Almost as quickly as I had begun the PJT, I was setting the pace for an award-winning pair of blue denim knickers. I grabbed up my newly educated jeans and put them on slowly, as though someone was filming me. For some reason, I was very sweaty at this point, but that's neither here nor there. I stood up and modeled for a second in the light of my fiancé's full-length mirror. A good start indeed. I took a step toward the bathroom and promptly tripped over the pile of clothes, which I had hastily tossed on the floor upon removing them from my body at the beginning of the night.
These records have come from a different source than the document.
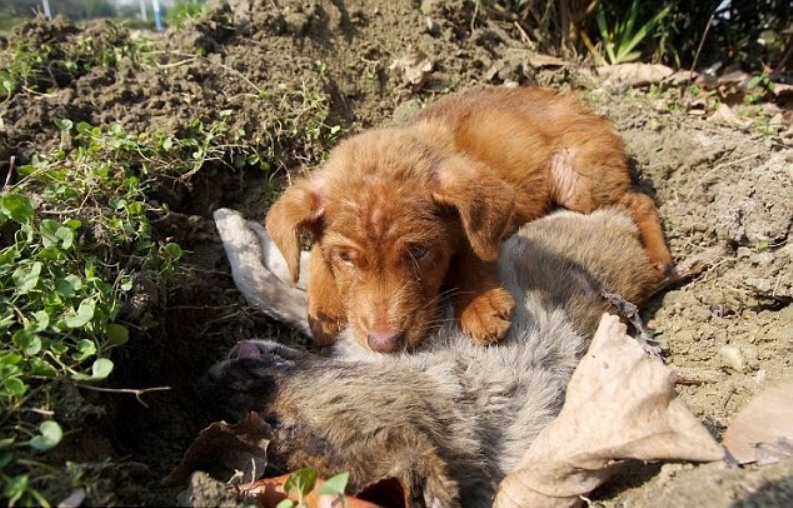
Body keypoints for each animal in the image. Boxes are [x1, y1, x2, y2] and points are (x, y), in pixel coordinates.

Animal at [264, 86, 671, 353]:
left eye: (420, 252)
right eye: (346, 257)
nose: (384, 344)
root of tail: (582, 105)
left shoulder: (479, 220)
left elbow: (471, 251)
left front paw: (480, 304)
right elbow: (316, 253)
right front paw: (324, 303)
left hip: (579, 179)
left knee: (638, 201)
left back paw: (659, 259)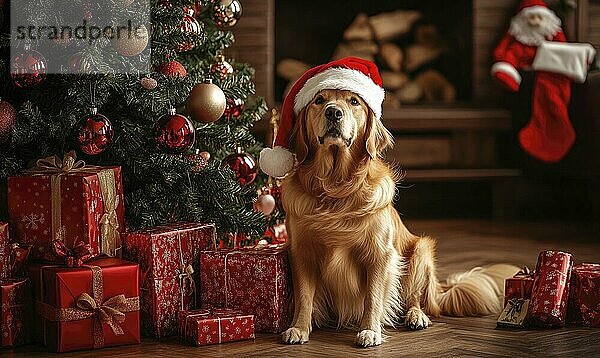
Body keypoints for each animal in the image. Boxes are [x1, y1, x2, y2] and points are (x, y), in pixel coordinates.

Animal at [278, 89, 516, 346]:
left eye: (354, 101)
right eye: (319, 101)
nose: (333, 112)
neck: (336, 190)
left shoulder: (379, 253)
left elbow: (373, 296)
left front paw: (370, 330)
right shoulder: (301, 251)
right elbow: (304, 295)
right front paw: (299, 328)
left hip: (420, 251)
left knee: (415, 299)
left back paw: (416, 316)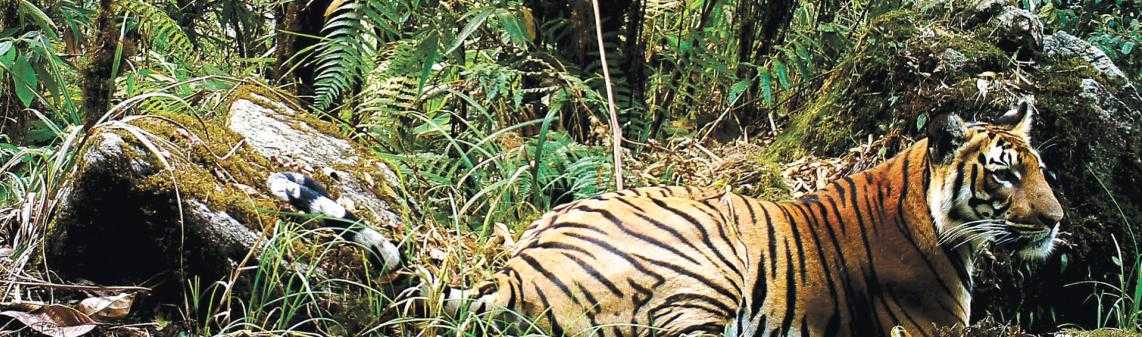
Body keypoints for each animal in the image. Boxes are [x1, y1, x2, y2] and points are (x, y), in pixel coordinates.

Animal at [264, 98, 1059, 337]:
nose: (1056, 220)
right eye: (1003, 172)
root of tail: (518, 272)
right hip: (709, 272)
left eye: (1044, 169)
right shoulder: (931, 328)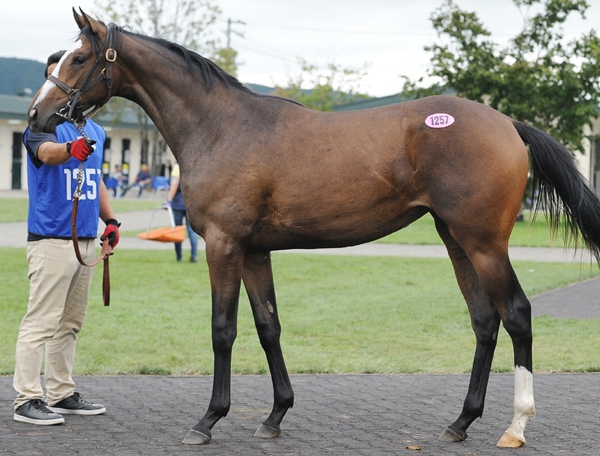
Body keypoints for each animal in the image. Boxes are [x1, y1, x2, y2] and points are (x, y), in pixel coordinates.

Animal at [27, 9, 600, 448]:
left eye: (79, 58)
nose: (37, 116)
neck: (221, 127)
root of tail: (508, 123)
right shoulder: (254, 252)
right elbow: (268, 327)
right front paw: (275, 415)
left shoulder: (224, 246)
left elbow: (222, 330)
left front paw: (208, 420)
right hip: (456, 241)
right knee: (485, 321)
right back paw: (460, 423)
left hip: (485, 245)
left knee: (517, 315)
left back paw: (515, 427)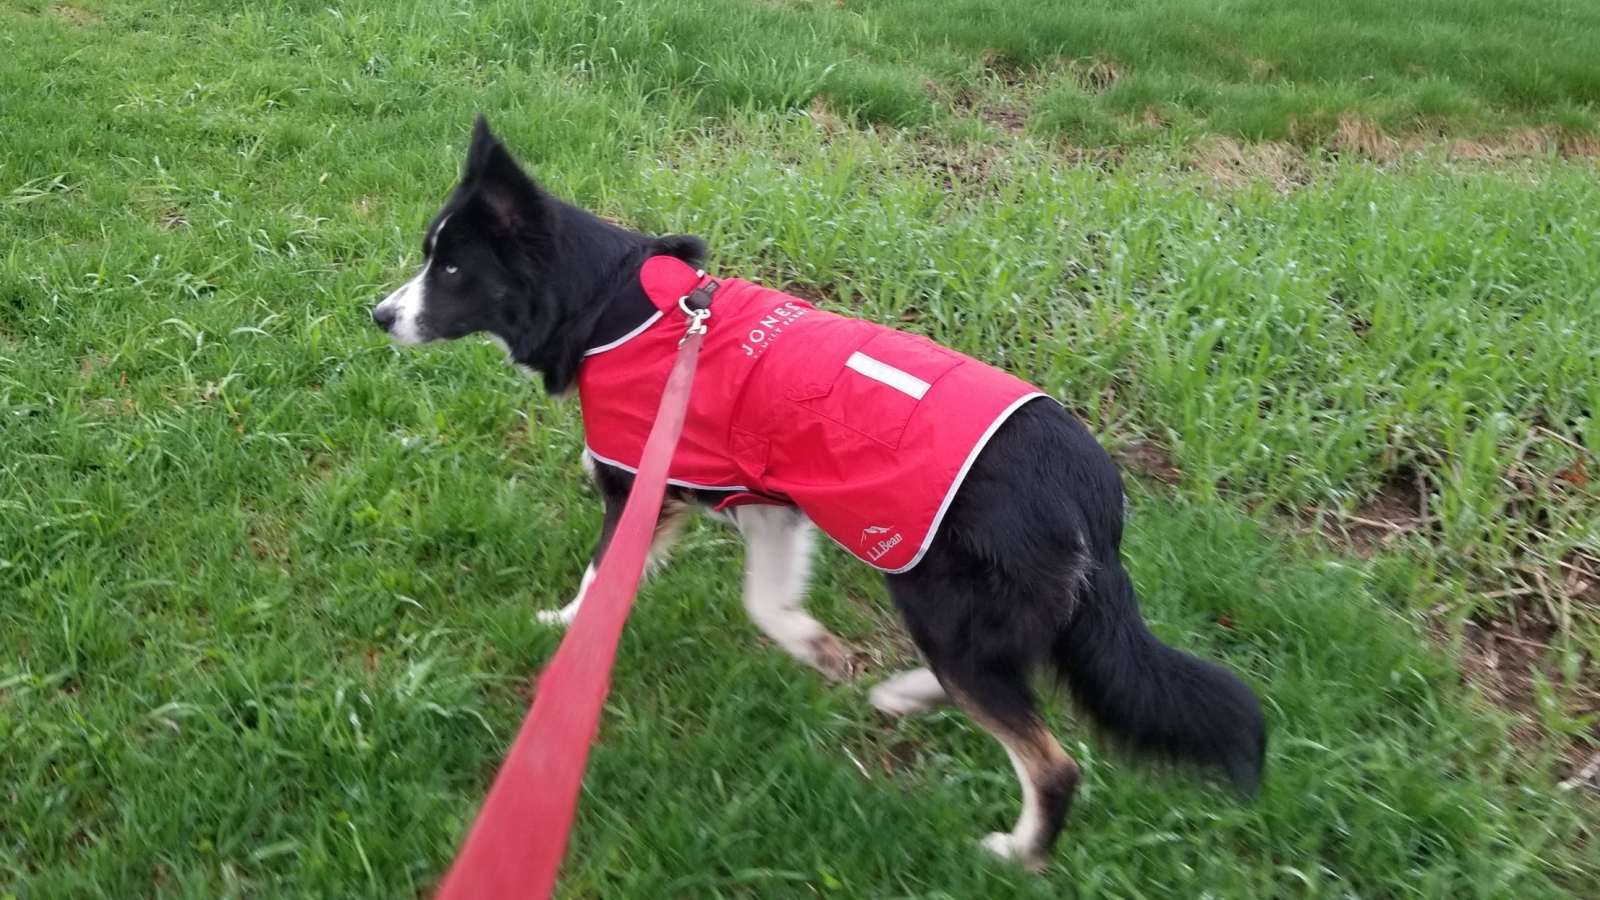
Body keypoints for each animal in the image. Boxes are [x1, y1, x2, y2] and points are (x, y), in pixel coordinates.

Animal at [371, 115, 1260, 864]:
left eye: (452, 268)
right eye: (430, 256)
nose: (379, 314)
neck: (615, 308)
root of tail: (1091, 490)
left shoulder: (644, 488)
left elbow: (602, 581)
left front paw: (565, 632)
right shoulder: (766, 503)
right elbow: (765, 600)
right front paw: (814, 646)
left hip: (942, 597)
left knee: (1047, 757)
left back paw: (1018, 852)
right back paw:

I fell into the tent that I had prepared for the first night to be spent with my new jeans.

My trusty fiancé (who, at this point, I can only describe as patient, tolerant, understanding, and blinded by love) came home from work to find our tent, which has yet to be camped in, fully assembled in the living room. I had somehow managed to pass out with the upper half of my body in the tent (shirtless and stuck to the nylon tent floor with a combination of my own sweat and drool), and my legs (clad in my new 517s) lying limp behind me on the carpet. It may not have been visually pretty, but I am on my way to a fruitful and durable relationship with my new jeans.